- _ASSIGNED TASK_:
Your answer must be an exact copy of the data, without any pictures.

- _Records drawn from a dataset_:
↓

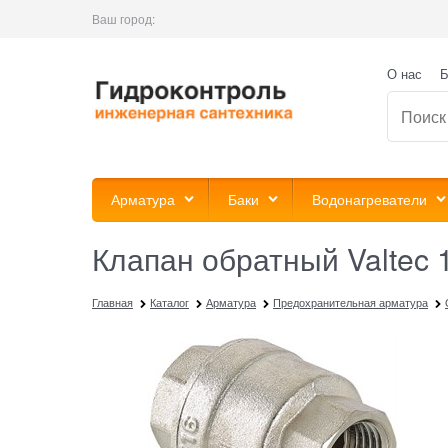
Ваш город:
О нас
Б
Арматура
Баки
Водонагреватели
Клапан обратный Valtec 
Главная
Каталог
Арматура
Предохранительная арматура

↑

- _TASK RESULT_:
Ваш город:
О нас
Б
Арматура
Баки
Водонагреватели
Клапан обратный Valtec 
Главная
Каталог
Арматура
Предохранительная арматура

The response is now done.